Pastor’s 52 Week Sermon Series Raises a Tsunami of Complaints
By Winsip Custer CPW News Service
Rev. Buford Baker Batty of the Eighth United Independent Episcopal Congregational Fellowship of Leesburg, Virginia has raised the ire of his church’s many members. On Sunday, January 1st, 2012 Batty announced a new 52 week sermon series in which he will mimic the leading preachers of last 50 years.
“If I wanted to hear Jimmy Swaggart I’d watch TV,” said Billy Mackey a forty-year old Ford automobile salesman and member of Batty’s church. Swaggart was just one of a dozen preachers, priests and pastors that Rev.
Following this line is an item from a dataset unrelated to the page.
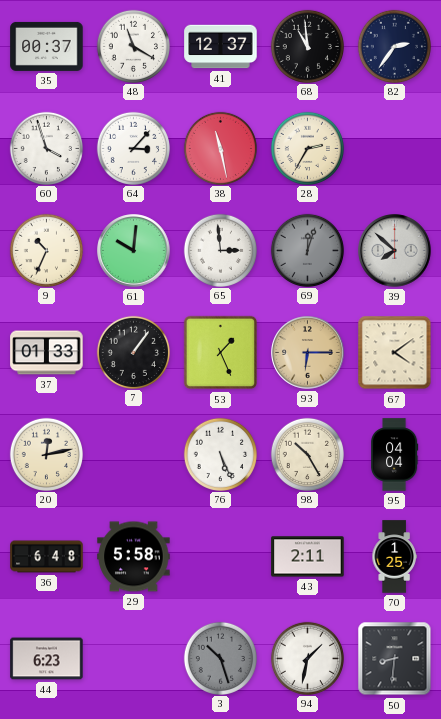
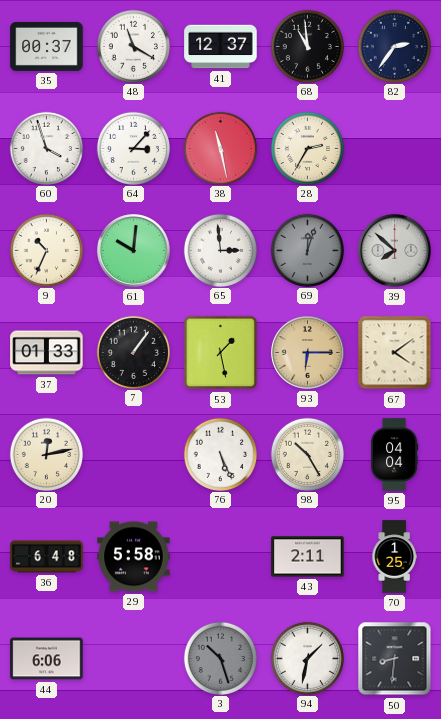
53: 1:26 -> 1:28
44: 6:23 -> 6:06
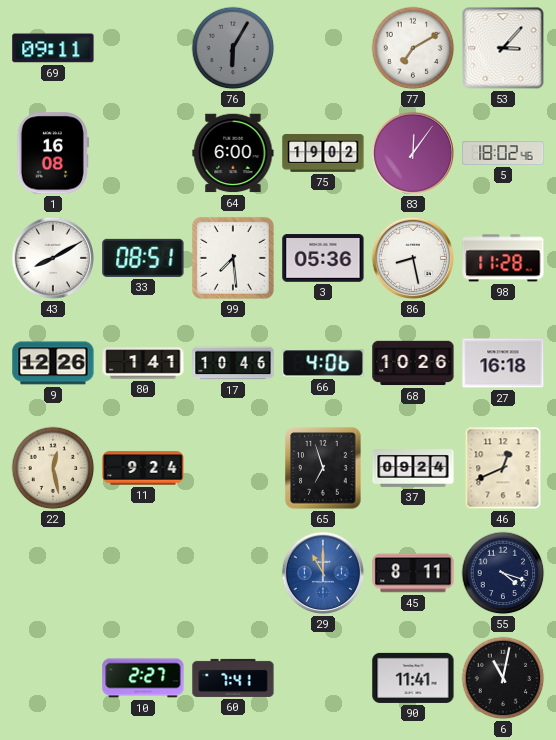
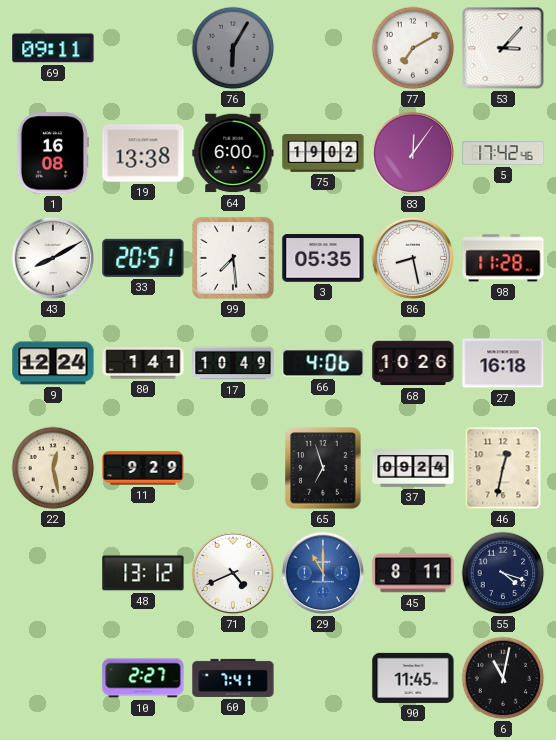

Batty will mimic. "I'm ecumenical," said Batty.
“I have best captured the essence of Bishop Fulton J. Sheen,” Batty continued as he held an exact replica of Bishop Sheen’s vestments and silver cross. “But I do a heck of a Cardinal Ratzinger,” said Batty noting the excellent stitching quality of the garments made by his wife, Roberta.
“You mean Pope Ratzinger,” I interjected.
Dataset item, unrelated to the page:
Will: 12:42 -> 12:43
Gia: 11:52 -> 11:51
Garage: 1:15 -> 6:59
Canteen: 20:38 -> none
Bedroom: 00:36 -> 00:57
“It wouldn’t be proper for me to mimic the Pope,” said Batty, “I might offend my Roman Catholic friends in town, and so I’m mimicking Ratzinger as a Cardinal instead of a Pope.”
Batty also enjoys playing the part of TV evangelist Robert Tilton. “Was there ever a TV preacher that more fittingly lends himself to cartoon characterization?” asked Batty's wife who believes that Rev. Batty's flowing hair looks more like Tilton's than like Billy Grahams. "Especially when he darkens it with shoe polish," she said.
Robert Schuller, Billy Graham, Benny Hinn are all on the docket for Batty’s “Voices of the Faithful” series, but some have expressed concern that his renditions of Bishop TD Jakes, Martin Luther King, Jesse Jackson and Rev. Al Sharpton will bring picketing by the NAACP for his make-up in blackface. "I wouldn't mind if Jakes, or Sharpton mimicked me. Imitation is the grandest form of flattery," said Batty, "but I don't know where they can get 'white face'."
Dr. Charles Stanley has threatened a law suit and Al Sharpton has already written a letter condemning the sermon series. “I can understand a pastor getting tired of being himself Sunday after Sunday, hell, I'm tired of being me,” said Betty Lou Martin, another church member, "but good God!”